Directions for this task ->
Each entry below must be given again word for word, with no pictures.

Supplied data ->

• • • •

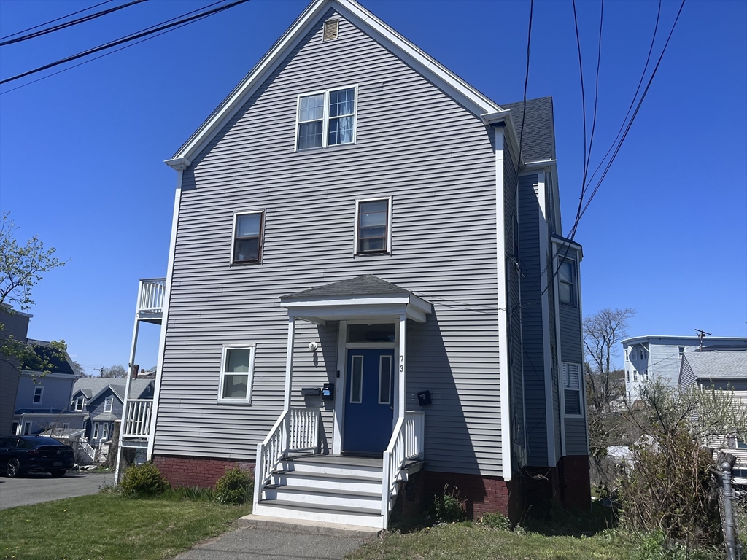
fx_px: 561
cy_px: 280
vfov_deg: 53.1
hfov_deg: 67.3
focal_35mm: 26
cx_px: 374
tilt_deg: +14.6
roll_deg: +0.4
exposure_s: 1/5076
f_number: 1.6
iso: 50
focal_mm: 5.1
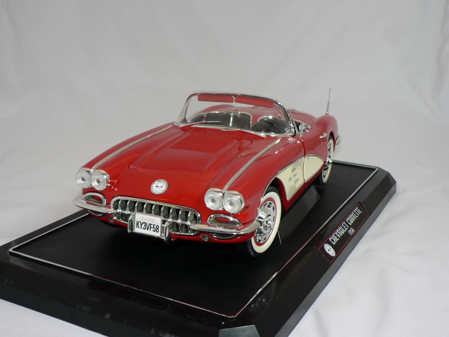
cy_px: 168
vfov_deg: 31.5
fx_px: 597
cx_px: 224
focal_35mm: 46
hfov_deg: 41.2
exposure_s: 1/60
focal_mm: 7.7
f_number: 2.8
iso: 80
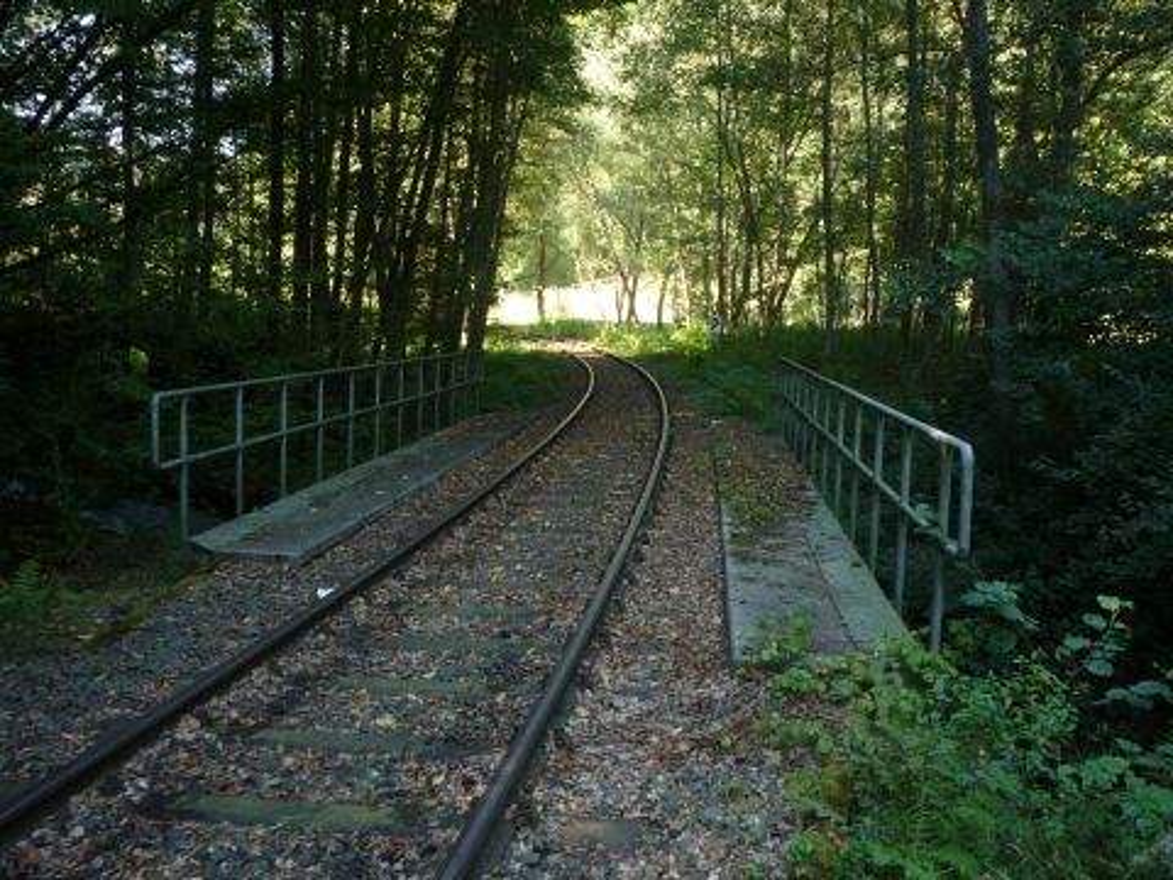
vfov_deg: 44.2
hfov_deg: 56.8
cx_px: 586
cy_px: 440
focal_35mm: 32
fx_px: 1084
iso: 100
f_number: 3.3
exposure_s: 1/40
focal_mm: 5.2
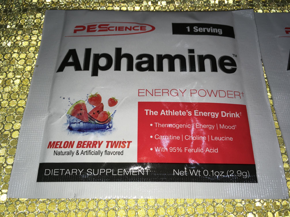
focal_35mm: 29
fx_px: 243
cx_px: 145
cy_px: 108
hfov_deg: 61.7
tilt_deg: -67.2
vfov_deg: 48.2
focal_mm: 4.15
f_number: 2.2
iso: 25
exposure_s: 1/466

• • • •

Exercise response ->
fx_px: 561
cy_px: 280
vfov_deg: 53.1
hfov_deg: 67.3
focal_35mm: 26
cx_px: 374
tilt_deg: +14.6
roll_deg: +0.4
exposure_s: 1/5076
f_number: 1.6
iso: 50
focal_mm: 5.1
cy_px: 168
vfov_deg: 31.5
fx_px: 597
cx_px: 224
focal_35mm: 46
hfov_deg: 41.2
exposure_s: 1/60
focal_mm: 7.7
f_number: 2.8
iso: 80
vfov_deg: 44.2
hfov_deg: 56.8
cx_px: 586
cy_px: 440
focal_35mm: 32
fx_px: 1084
iso: 100
f_number: 3.3
exposure_s: 1/40
focal_mm: 5.2
focal_35mm: 29
fx_px: 243
cx_px: 145
cy_px: 108
hfov_deg: 61.7
tilt_deg: -67.2
vfov_deg: 48.2
focal_mm: 4.15
f_number: 2.2
iso: 25
exposure_s: 1/466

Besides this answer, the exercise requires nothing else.